■ **What the task requires**: Copy every line of the records below word for word, keeping their order.
════
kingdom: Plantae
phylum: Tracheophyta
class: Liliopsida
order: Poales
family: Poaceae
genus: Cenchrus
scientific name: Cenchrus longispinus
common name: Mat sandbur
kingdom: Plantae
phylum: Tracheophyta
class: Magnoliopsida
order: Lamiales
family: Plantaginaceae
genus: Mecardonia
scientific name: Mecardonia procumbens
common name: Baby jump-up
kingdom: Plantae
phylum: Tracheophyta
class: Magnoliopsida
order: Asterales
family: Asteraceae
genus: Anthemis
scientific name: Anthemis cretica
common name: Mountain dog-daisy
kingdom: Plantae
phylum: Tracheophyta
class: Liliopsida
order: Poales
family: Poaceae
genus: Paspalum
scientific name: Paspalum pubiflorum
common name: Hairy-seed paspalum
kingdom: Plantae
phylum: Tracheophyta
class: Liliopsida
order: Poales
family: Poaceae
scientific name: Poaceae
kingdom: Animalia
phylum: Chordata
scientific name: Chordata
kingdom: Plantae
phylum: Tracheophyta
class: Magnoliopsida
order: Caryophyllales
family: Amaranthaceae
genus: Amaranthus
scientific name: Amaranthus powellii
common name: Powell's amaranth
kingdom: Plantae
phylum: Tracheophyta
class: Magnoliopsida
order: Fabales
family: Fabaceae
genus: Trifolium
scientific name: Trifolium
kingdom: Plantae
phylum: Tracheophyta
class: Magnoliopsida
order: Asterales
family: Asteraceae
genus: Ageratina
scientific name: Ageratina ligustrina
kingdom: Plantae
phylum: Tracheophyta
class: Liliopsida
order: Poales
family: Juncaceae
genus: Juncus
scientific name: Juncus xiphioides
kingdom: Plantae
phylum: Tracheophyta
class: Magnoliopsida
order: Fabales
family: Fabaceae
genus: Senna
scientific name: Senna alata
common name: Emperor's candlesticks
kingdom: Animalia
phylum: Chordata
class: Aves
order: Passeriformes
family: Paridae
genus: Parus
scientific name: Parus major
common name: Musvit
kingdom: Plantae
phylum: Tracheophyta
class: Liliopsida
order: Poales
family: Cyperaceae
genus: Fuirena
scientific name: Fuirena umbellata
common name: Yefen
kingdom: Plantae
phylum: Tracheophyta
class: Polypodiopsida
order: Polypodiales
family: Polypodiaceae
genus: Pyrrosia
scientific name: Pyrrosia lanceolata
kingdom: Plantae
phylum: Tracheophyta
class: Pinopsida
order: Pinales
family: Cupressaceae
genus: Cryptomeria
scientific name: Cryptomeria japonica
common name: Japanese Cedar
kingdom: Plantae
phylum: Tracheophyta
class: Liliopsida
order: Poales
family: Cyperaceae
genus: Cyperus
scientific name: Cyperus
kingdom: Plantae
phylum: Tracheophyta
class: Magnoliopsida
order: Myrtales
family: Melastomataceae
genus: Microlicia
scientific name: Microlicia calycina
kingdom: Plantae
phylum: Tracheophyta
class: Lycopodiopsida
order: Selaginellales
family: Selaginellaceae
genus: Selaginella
════
■ **Response to the task**:
kingdom: Plantae
phylum: Tracheophyta
class: Liliopsida
order: Poales
family: Poaceae
genus: Cenchrus
scientific name: Cenchrus longispinus
common name: Mat sandbur
kingdom: Plantae
phylum: Tracheophyta
class: Magnoliopsida
order: Lamiales
family: Plantaginaceae
genus: Mecardonia
scientific name: Mecardonia procumbens
common name: Baby jump-up
kingdom: Plantae
phylum: Tracheophyta
class: Magnoliopsida
order: Asterales
family: Asteraceae
genus: Anthemis
scientific name: Anthemis cretica
common name: Mountain dog-daisy
kingdom: Plantae
phylum: Tracheophyta
class: Liliopsida
order: Poales
family: Poaceae
genus: Paspalum
scientific name: Paspalum pubiflorum
common name: Hairy-seed paspalum
kingdom: Plantae
phylum: Tracheophyta
class: Liliopsida
order: Poales
family: Poaceae
scientific name: Poaceae
kingdom: Animalia
phylum: Chordata
scientific name: Chordata
kingdom: Plantae
phylum: Tracheophyta
class: Magnoliopsida
order: Caryophyllales
family: Amaranthaceae
genus: Amaranthus
scientific name: Amaranthus powellii
common name: Powell's amaranth
kingdom: Plantae
phylum: Tracheophyta
class: Magnoliopsida
order: Fabales
family: Fabaceae
genus: Trifolium
scientific name: Trifolium
kingdom: Plantae
phylum: Tracheophyta
class: Magnoliopsida
order: Asterales
family: Asteraceae
genus: Ageratina
scientific name: Ageratina ligustrina
kingdom: Plantae
phylum: Tracheophyta
class: Liliopsida
order: Poales
family: Juncaceae
genus: Juncus
scientific name: Juncus xiphioides
kingdom: Plantae
phylum: Tracheophyta
class: Magnoliopsida
order: Fabales
family: Fabaceae
genus: Senna
scientific name: Senna alata
common name: Emperor's candlesticks
kingdom: Animalia
phylum: Chordata
class: Aves
order: Passeriformes
family: Paridae
genus: Parus
scientific name: Parus major
common name: Musvit
kingdom: Plantae
phylum: Tracheophyta
class: Liliopsida
order: Poales
family: Cyperaceae
genus: Fuirena
scientific name: Fuirena umbellata
common name: Yefen
kingdom: Plantae
phylum: Tracheophyta
class: Polypodiopsida
order: Polypodiales
family: Polypodiaceae
genus: Pyrrosia
scientific name: Pyrrosia lanceolata
kingdom: Plantae
phylum: Tracheophyta
class: Pinopsida
order: Pinales
family: Cupressaceae
genus: Cryptomeria
scientific name: Cryptomeria japonica
common name: Japanese Cedar
kingdom: Plantae
phylum: Tracheophyta
class: Liliopsida
order: Poales
family: Cyperaceae
genus: Cyperus
scientific name: Cyperus
kingdom: Plantae
phylum: Tracheophyta
class: Magnoliopsida
order: Myrtales
family: Melastomataceae
genus: Microlicia
scientific name: Microlicia calycina
kingdom: Plantae
phylum: Tracheophyta
class: Lycopodiopsida
order: Selaginellales
family: Selaginellaceae
genus: Selaginella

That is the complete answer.